**What to produce:** Return each line of the entries that mentions the word "reagents".

──────── Supplied material

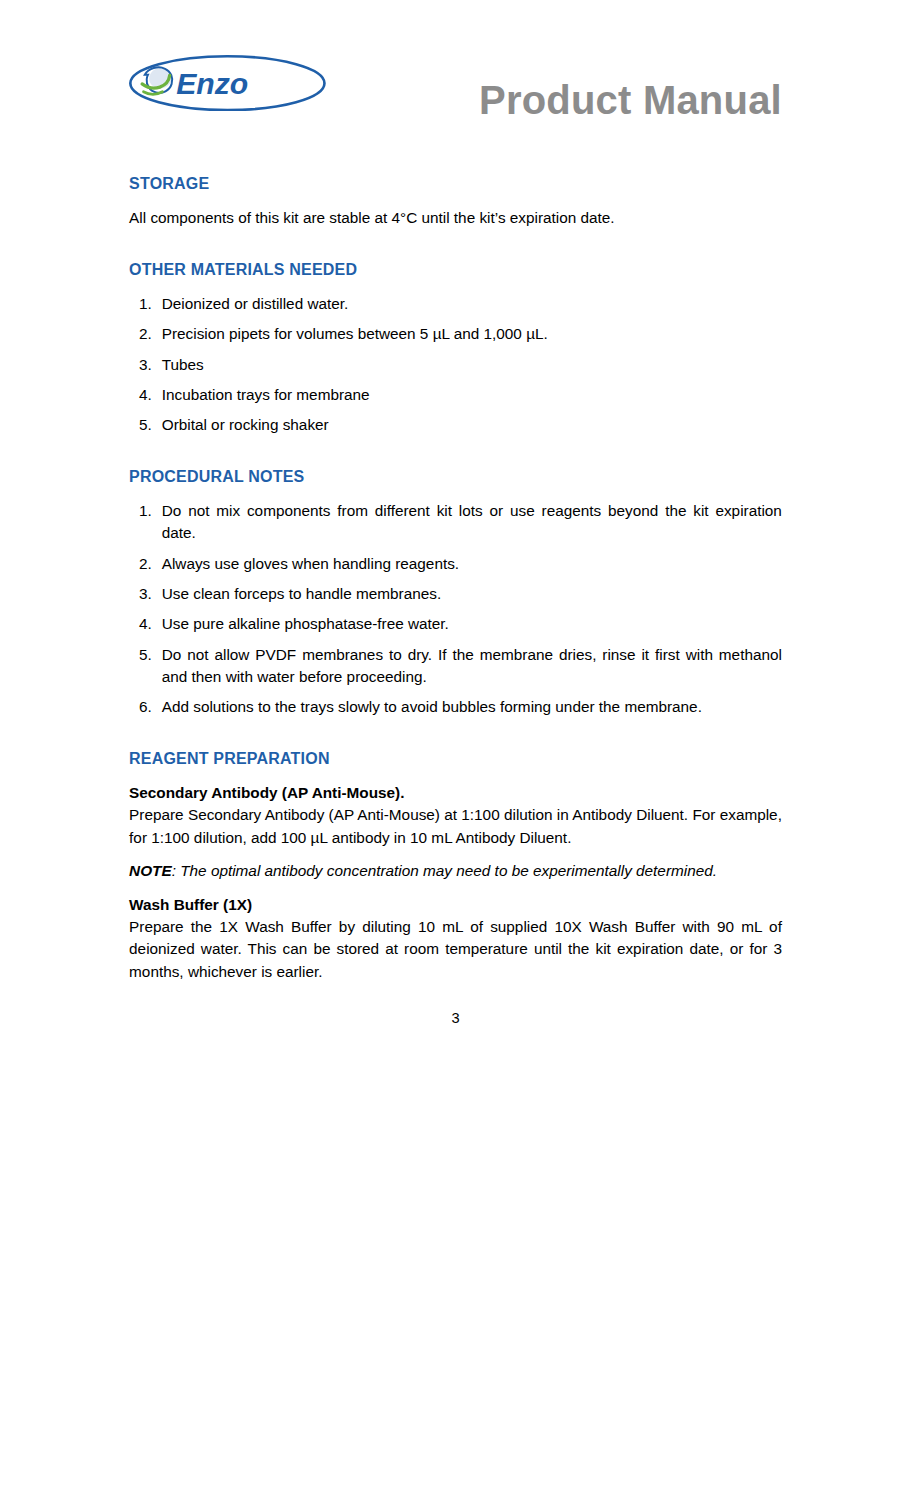Enzo
Product Manual
STORAGE
All components of this kit are stable at 4°C until the kit’s expiration date.
OTHER MATERIALS NEEDED
Deionized or distilled water.
Precision pipets for volumes between 5 µL and 1,000 µL.
Tubes
Incubation trays for membrane
Orbital or rocking shaker
PROCEDURAL NOTES
Do not mix components from different kit lots or use reagents beyond the kit expiration date.
Always use gloves when handling reagents.
Use clean forceps to handle membranes.
Use pure alkaline phosphatase-free water.
Do not allow PVDF membranes to dry. If the membrane dries, rinse it first with methanol and then with water before proceeding.
Add solutions to the trays slowly to avoid bubbles forming under the membrane.
REAGENT PREPARATION
Secondary Antibody (AP Anti-Mouse).
Prepare Secondary Antibody (AP Anti-Mouse) at 1:100 dilution in Antibody Diluent. For example, for 1:100 dilution, add 100 µL antibody in 10 mL Antibody Diluent.
NOTE: The optimal antibody concentration may need to be experimentally determined.
Wash Buffer (1X)
Prepare the 1X Wash Buffer by diluting 10 mL of supplied 10X Wash Buffer with 90 mL of deionized water. This can be stored at room temperature until the kit expiration date, or for 3 months, whichever is earlier.
3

────────────────

**Response area:**
Do not mix components from different kit lots or use reagents beyond the kit expiration date.
Always use gloves when handling reagents.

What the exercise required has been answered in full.